European newspapers reflect on German Chancellor Schröder’s latest attempt to revive the economy by pushing tax cuts and the defeat of trade unions after the collapse of a month-long strike in eastern Germany.

https://p.dw.com/p/3nZj
German cabinet members met at a rare weekend retreat to discuss structural reforms and tax policy.Image: AP

Munich-based Münchener Merkur comments on the German government’s radical plans to introduce a multi-billion euro tax relief package. The paper writes that with the unmistakable instinct of a power politician Chancellor Gerhard Schröder is forcing the opposition conservatives into a hopeless situation: within a matter of weeks, he has taken over their complete election program, and in a coup-like move has also brought his astonished Social Democrats into line with Britain’s New Labor.

Another German daily, the Kieler Nachrichten thinks the Berlin coalition has suddenly adopted the better arguments. Tax reductions whose benefit for the population would again immediately be neutralized by radical cuts would not have a positive impact on the economy. But, the paper continues, that’s really what it’s all about at the moment, because financing the tax cuts will mean an even bigger rise in new borrowing.

Britain’s Financial Times thinks Mr Schröder’s strategy is on shaky ground in view of the already precarious nature of Germany’s state finances. The paper points out that the 2004 budget is based on a growth projection of 2 per cent for next year, which at present appears very ambitious. Besides, the London-based daily adds, the additional tax cuts will leave an additional 16 billion-euro hole in the budgets of the federal, regional and governments, half of which will have to be borne by Berlin.

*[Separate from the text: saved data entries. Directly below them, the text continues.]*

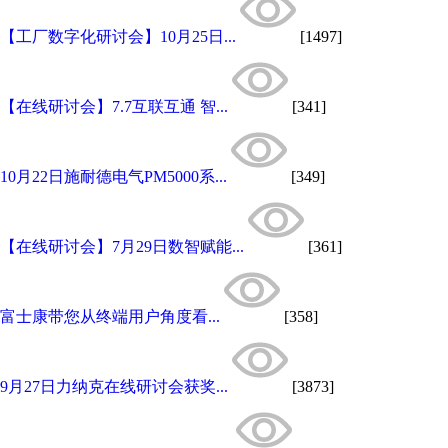
【工厂数字化研讨会】10月25日...
[1497]
【在线研讨会】7.7互联互通 智...
[341]
10月22日施耐德电气PM5000系...
[349]
【在线研讨会】7月29日数智赋能...
[361]
富士康带您从终端用户角度看...
[358]
9月27日力纳克在线研讨会获奖...
[3873]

After last weekend’s landmark defeat in strike action in eastern Germany’s engineering sector by one of Germany’s most powerful trade unions, IG-Metall, the Swiss paper Basler Zeitung writes that employers have learnt that compromises - irrespective of the consequences - are unreasonable. It thinks IG-Metall’s massive climbdown marks the end of collective wage agreements for an entire region, (the usual practice hitherto in Germany), adding that employers and unions are being forced into new roles with a different responsibility.

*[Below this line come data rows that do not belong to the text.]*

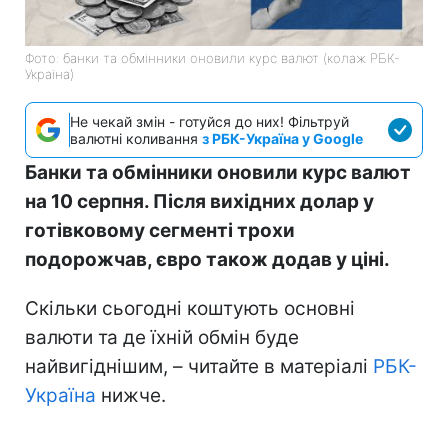
Фото: банки та обмінники оновили курс валют (колаж РБК-
Україна)
Не чекай змін - готуйся до них! Фільтруй
валютні коливання
з РБК-Україна у Google
Банки та обмінники оновили курс валют
на 10 серпня. Після вихідних долар у
готівковому сегменті трохи
подорожчав, євро також додав у ціні.
Скільки сьогодні коштують основні
валюти та де їхній обмін буде
найвигіднішим, – читайте в матеріалі
РБК-
Україна
нижче.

Germany’s Frankfurter Allgemeine Zeitung also thinks the failed strike represents a turning point in uniform wage agreements, saying that the east had shown that resistance pays off – resistance to senseless and economically- disastrous demands for equal pay. It is no coincidence, the daily continues, that the union’s influence has been weakened in the midst of a fierce reform debate in Germany, and maintains that Chancellor Gerhard Schröder had some part in it, since he has so far managed to keep the trade unions at arms length in the debate.

Dresden’s Sächsische Zeitung writes that hard-liners on both sides should now have finally realized how employees and their bosses really make progress: by introducing appropriate rules on a firm by firm basis in a bid to make also Germany’s industry as flexible and fast as it is in neighboring countries. If this method succeeds and catches on nationally, the paper concludes, then this country can also prove that it capable of reform.